Again though, positive realisations can be carved out from the most cynical of stone lumps in your thinking.
You pay attention to what is said and on the conscious surface, you may be processing it logically but when we refer to the sub-conscious, we get far more innovative and impulsive.
Whenever you are faced with a not necessarily troubling but any kind of situation, you are drawn towards the fact that what you do, what people then say or do, and what finally happens is a realistic, far from perfect but nevertheless, real situation.
But you often avoid the other phenomenon where your vast sub-conscious capacity is processing this exact situation but idealising it at the same time.
For instance, when I am in a lesson and in complete disagreement of what is actually taught and the teacher’s teaching methods, I naturally, sub-consciously attempt to
create my own perfect, flawless but nevertheless, identical circumstances where everything that happens is a direct descendant of my most inner desires.
In other words, everyday life can be dull on a conscious level, but when delved deeper so that you can access your sub-conscious ‘basements’, everyday life becomes something which is dictated according to how you view it best; how you want it to be.
Therefore, I think in basic terms, the sub-conscious is pretty much one’s Personal Jesus.

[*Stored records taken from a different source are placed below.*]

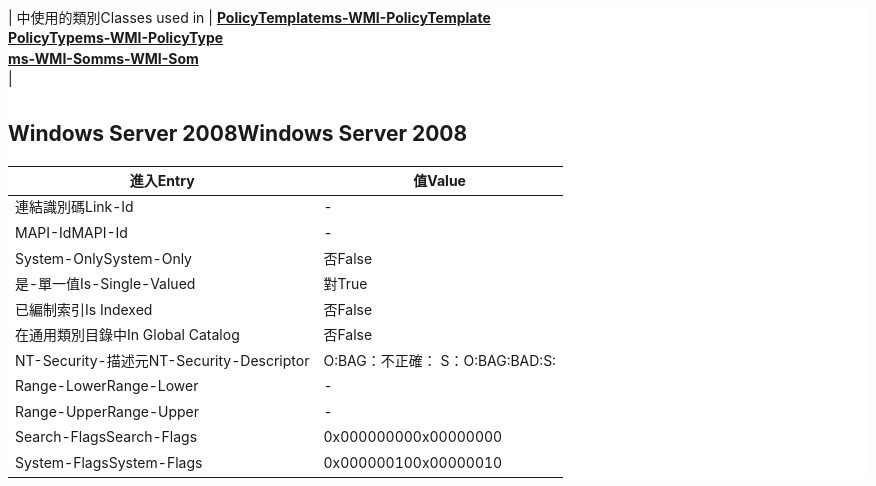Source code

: | <span data-ttu-id="28d3c-176">中使用的類別</span><span class="sxs-lookup"><span data-stu-id="28d3c-176">Classes used in</span></span>        | [<span data-ttu-id="28d3c-177">**PolicyTemplate**</span><span class="sxs-lookup"><span data-stu-id="28d3c-177">**ms-WMI-PolicyTemplate**</span></span>](c-mswmi-policytemplate.md)<br/> [<span data-ttu-id="28d3c-178">**PolicyType**</span><span class="sxs-lookup"><span data-stu-id="28d3c-178">**ms-WMI-PolicyType**</span></span>](c-mswmi-policytype.md)<br/> [<span data-ttu-id="28d3c-179">**ms-WMI-Som**</span><span class="sxs-lookup"><span data-stu-id="28d3c-179">**ms-WMI-Som**</span></span>](c-mswmi-som.md)<br/> |



## <a name="windows-server-2008"></a><span data-ttu-id="28d3c-180">Windows Server 2008</span><span class="sxs-lookup"><span data-stu-id="28d3c-180">Windows Server 2008</span></span>



| <span data-ttu-id="28d3c-181">進入</span><span class="sxs-lookup"><span data-stu-id="28d3c-181">Entry</span></span> | <span data-ttu-id="28d3c-182">值</span><span class="sxs-lookup"><span data-stu-id="28d3c-182">Value</span></span> |
|------------------------|----------------------------------------------------------------------------------------------------------------------------------------------------------------------------|
| <span data-ttu-id="28d3c-183">連結識別碼</span><span class="sxs-lookup"><span data-stu-id="28d3c-183">Link-Id</span></span>                | \-                                                                                                                                                                         |
| <span data-ttu-id="28d3c-184">MAPI-Id</span><span class="sxs-lookup"><span data-stu-id="28d3c-184">MAPI-Id</span></span>                | \-                                                                                                                                                                         |
| <span data-ttu-id="28d3c-185">System-Only</span><span class="sxs-lookup"><span data-stu-id="28d3c-185">System-Only</span></span>            | <span data-ttu-id="28d3c-186">否</span><span class="sxs-lookup"><span data-stu-id="28d3c-186">False</span></span>                                                                                                                                                                      |
| <span data-ttu-id="28d3c-187">是-單一值</span><span class="sxs-lookup"><span data-stu-id="28d3c-187">Is-Single-Valued</span></span>       | <span data-ttu-id="28d3c-188">對</span><span class="sxs-lookup"><span data-stu-id="28d3c-188">True</span></span>                                                                                                                                                                       |
| <span data-ttu-id="28d3c-189">已編制索引</span><span class="sxs-lookup"><span data-stu-id="28d3c-189">Is Indexed</span></span>             | <span data-ttu-id="28d3c-190">否</span><span class="sxs-lookup"><span data-stu-id="28d3c-190">False</span></span>                                                                                                                                                                      |
| <span data-ttu-id="28d3c-191">在通用類別目錄中</span><span class="sxs-lookup"><span data-stu-id="28d3c-191">In Global Catalog</span></span>      | <span data-ttu-id="28d3c-192">否</span><span class="sxs-lookup"><span data-stu-id="28d3c-192">False</span></span>                                                                                                                                                                      |
| <span data-ttu-id="28d3c-193">NT-Security-描述元</span><span class="sxs-lookup"><span data-stu-id="28d3c-193">NT-Security-Descriptor</span></span> | <span data-ttu-id="28d3c-194">O:BAG：不正確： S：</span><span class="sxs-lookup"><span data-stu-id="28d3c-194">O:BAG:BAD:S:</span></span>                                                                                                                                                               |
| <span data-ttu-id="28d3c-195">Range-Lower</span><span class="sxs-lookup"><span data-stu-id="28d3c-195">Range-Lower</span></span>            | \-                                                                                                                                                                         |
| <span data-ttu-id="28d3c-196">Range-Upper</span><span class="sxs-lookup"><span data-stu-id="28d3c-196">Range-Upper</span></span>            | \-                                                                                                                                                                         |
| <span data-ttu-id="28d3c-197">Search-Flags</span><span class="sxs-lookup"><span data-stu-id="28d3c-197">Search-Flags</span></span>           | <span data-ttu-id="28d3c-198">0x00000000</span><span class="sxs-lookup"><span data-stu-id="28d3c-198">0x00000000</span></span>                                                                                                                                                                 |
| <span data-ttu-id="28d3c-199">System-Flags</span><span class="sxs-lookup"><span data-stu-id="28d3c-199">System-Flags</span></span>           | <span data-ttu-id="28d3c-200">0x00000010</span><span class="sxs-lookup"><span data-stu-id="28d3c-200">0x00000010</span></span>                                                                                                                                                                 |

I guess the same applies to everyone but as I said, people do not focus enough on their sub-conscious and so do not understand the multiple, dual meanings of their everyday lives and miss out on a lot of learning from experience.
Still, if you disagree, you can always ignore your own Personal Jesus and thus, Enjoy The Silence…


At 10 October 2006 at 16:39 , Blogger ¡Benjaminista! said...

Carl Jung's "The Undiscovered Self" explores a similar theme, though he didn't have the benefit of listening to the great Violator album.